Alamon: Political assassination in Southeast Asia

LAST March 19-20, 2016, I was invited to a seminar in Japan that aimed to tackle the urgent and fundamental issues affecting Southeast Asia. Sponsored by the Center for Southeast Asian Studies of the Japanese University, scholars from all over the world congregated to discuss the current and long-standing issues affecting the region.

My panel, convened by Dr. Jafar Suryomenggolo of the Center, tackled the prevalent occurrence of political assassinations in Southeast Asia. The spectre of organized and systematic killings as the presentations of academic scholars from South Korea, Philippines, Indonesia, and Thailand bear out, is a phenomenon that is apparently not exclusive to a single country in the region. Although there are differences in the actors, primary motivations, and contexts, people are being killed for political reasons in each country.

South Korean scholar Jung Bub Mo highlighted two cases of community leaders being killed in relation to the implementation of foreign-assisted development projects or the implementation of alternative models of economic livelihood in the Philippines. I presented the case of the historical marginalization of Mindanao’s indigenous peoples now facing the threat of physical elimination through on-going state-sponsored militarization, displacement, and extrajudicial killings.

Indonesian scholar Budi Hernawan brought to light the assassination of key personalities of the National Committee of West Papua in recent years revealing the deep social and political fissures that exist between a wide section of Papuans seeking independence and the central government of Indonesia and their formal political structures imposed on the populace. Thai scholar Nuttakorn Vititanon analyzed political killings related to devolution of political power in Thailand.

The cases cited in these studies indicate the problematic nature of democracies in Southeast Asia where, in varying degrees, a culture of impunity exists victimizing specific sectors. Decades after these countries have presented themselves before the world as functioning modern democracies, if you belong to a marginalized group such as the case of the Lumad of Mindanao, or West Papuans; or you resist against harmful development projects, you can easily be neutralized by dominant state-aligned forces. In the case of Thailand, the competition for local power and influence after devolution has led to bloodshed - a phenomenon that is also true for the Philippines.

What is it in the Southeast Asian context that could account for the preponderance of political assassinations? Here are some provisionary attempts to make sense of this phenomenon.

There are many similarities between the Philippines and Indonesia. Geographically, they are sprawling archipelagos with numerous ethnolinguistic groups comprising both their body politic. They also suffered through 500 years of colonialism and primitive accumulation under Western powers. The only way for the extraction of raw materials to continue unabated, which was the agenda of the colonial rulers in the region since they reached these shores, was to hold a tight reign over their subjugated people.

It has been many years since independence for these two nations and yet in many occasions self-governance has assumed the same tactic under various episodes of strongman rule. You have Sukarno and Suharto in Indonesia and Marcos in the Philippines who left deep and indelible imprints into the functions of the state in these diverse archipelagic populations.

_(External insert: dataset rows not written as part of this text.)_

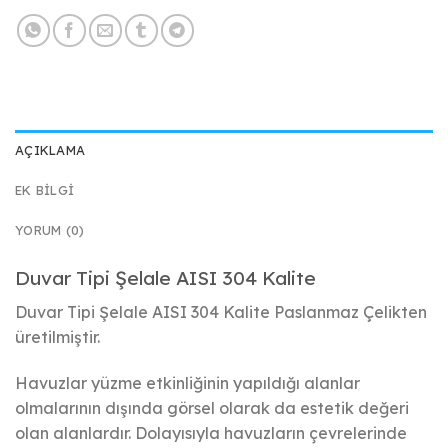
AÇIKLAMA
EK BILGI
YORUM (0)
Duvar Tipi Şelale AISI 304 Kalite
Duvar Tipi Şelale AISI 304 Kalite Paslanmaz Çelikten
üretilmiştir.
Havuzlar yüzme etkinliğinin yapıldığı alanlar
olmalarının dışında görsel olarak da estetik değeri
olan alanlardır. Dolayısıyla havuzların çevrelerinde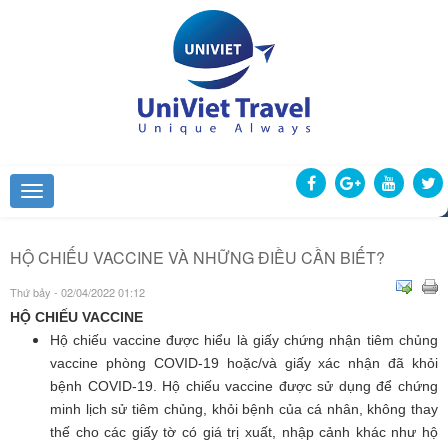
HỘ CHIẾU VACCINE VÀ NHỮNG ĐIỀU CẦN BIẾT?
Thứ bảy - 02/04/2022 01:12
HỘ CHIẾU VACCINE
Hộ chiếu vaccine được hiểu là giấy chứng nhận tiêm chủng
vaccine phòng COVID-19 hoặc/và giấy xác nhận đã khỏi
bệnh COVID-19. Hộ chiếu vaccine được sử dụng để chứng
minh lịch sử tiêm chủng, khỏi bệnh của cá nhân, không thay
thế cho các giấy tờ có giá trị xuất, nhập cảnh khác như hộ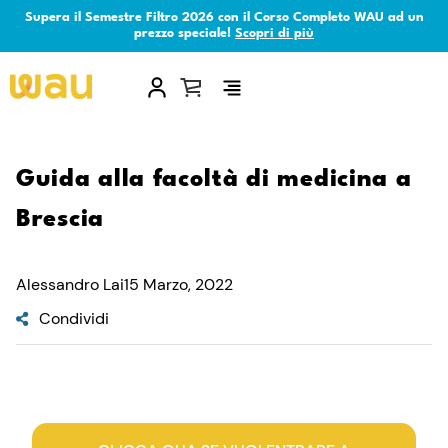
Supera il Semestre Filtro 2026 con il Corso Completo WAU ad un
prezzo speciale!
Scopri di più
×
Guida alla facoltà di medicina a
Brescia
Alessandro Lai
15 Marzo, 2022
Condividi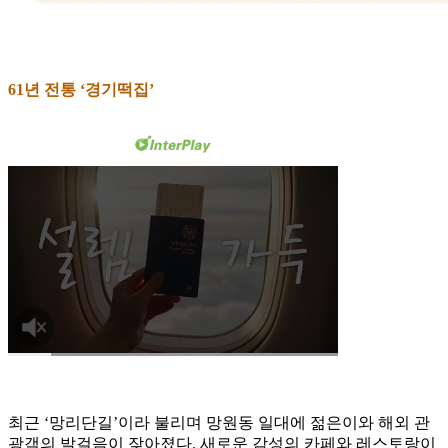
61년 전통 ‘경기떡집’
최근 ‘망리단길’이라 불리며 망원동 일대에 젊은이와 해외 관
광객의 발걸음이 잦아졌다. 새로운 감성의 카페와 레스토랑이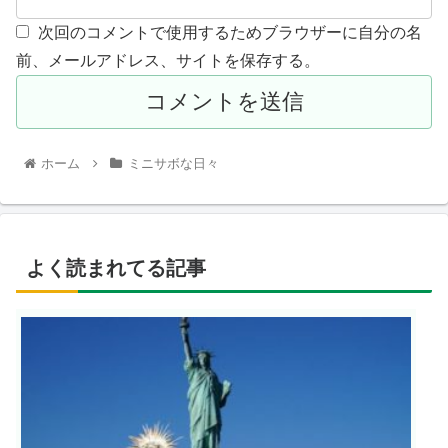
次回のコメントで使用するためブラウザーに自分の名
前、メールアドレス、サイトを保存する。
ホーム
ミニサボな日々
よく読まれてる記事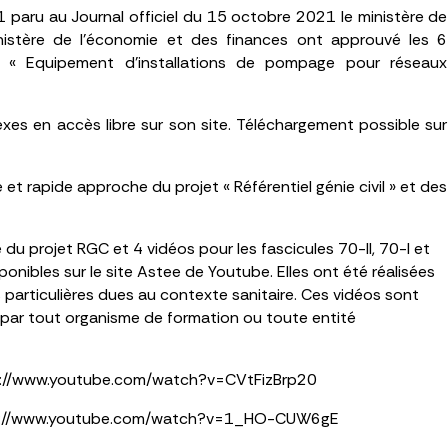
1 paru au Journal officiel du 15 octobre 2021 le ministère de
ministère de l’économie et des finances ont approuvé les 6
-I « Equipement d’installations de pompage pour réseaux
xes en accès libre sur son site. Téléchargement possible sur
 et rapide approche du projet « Référentiel génie civil » et des
du projet RGC et 4 vidéos pour les fascicules 70-II, 70-I et
onibles sur le site Astee de Youtube. Elles ont été réalisées
particulières dues au contexte sanitaire. Ces vidéos sont
s par tout organisme de formation ou toute entité
tps://www.youtube.com/watch?v=CVtFizBrp20
https://www.youtube.com/watch?v=1_HO-CUW6gE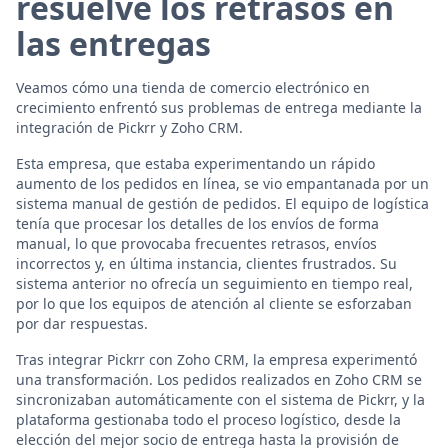
resuelve los retrasos en
las entregas
Veamos cómo una tienda de comercio electrónico en
crecimiento enfrentó sus problemas de entrega mediante la
integración de Pickrr y Zoho CRM.
Esta empresa, que estaba experimentando un rápido
aumento de los pedidos en línea, se vio empantanada por un
sistema manual de gestión de pedidos. El equipo de logística
tenía que procesar los detalles de los envíos de forma
manual, lo que provocaba frecuentes retrasos, envíos
incorrectos y, en última instancia, clientes frustrados. Su
sistema anterior no ofrecía un seguimiento en tiempo real,
por lo que los equipos de atención al cliente se esforzaban
por dar respuestas.
Tras integrar Pickrr con Zoho CRM, la empresa experimentó
una transformación. Los pedidos realizados en Zoho CRM se
sincronizaban automáticamente con el sistema de Pickrr, y la
plataforma gestionaba todo el proceso logístico, desde la
elección del mejor socio de entrega hasta la provisión de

Ever since colonialism and the imposition of the conqueror’s economic agenda to a diverse ethnic population, the impulse has always been to strengthen the footing of the State through its apparatuses whether it be political or the military, in order to arrest the natural inertia toward dispersion of the differentiated body politic in an archipelagic setting.

Both the present-day Philippine and Indonesian states are therefore, in essence, not really different from the colonial rule of their Western conquerors in terms of practice and economic logic since, as Dr. Suryomenggolo pointed out in his introduction to the panel, the practices of primitive accumulation in behalf of neocolonial interests in these two nations have not actually ceased.

Devolution, on the other hand, can be ironically interpreted as another tactic of strengthening the State in Thailand. Funds from the central government are devolved to local political players which set the stage for intense political competition among interested parties. In some cases, the in-fighting for local power awarded by the central government become so extreme that political killings occur.

Korean scholar Jung Bub Mo raised a most important intervention in his presentation by raising the question: who benefits from these killings? Another important question is: what explains the culture of impunity behind political assassinations? Given the foregoing analyses, political assassinations ultimately benefit the necropolitical State, as Budi Hernawan pointed out citing Mbembe. The state’s power and legitimacy are amplified by the deaths of those who resist its political economic agenda.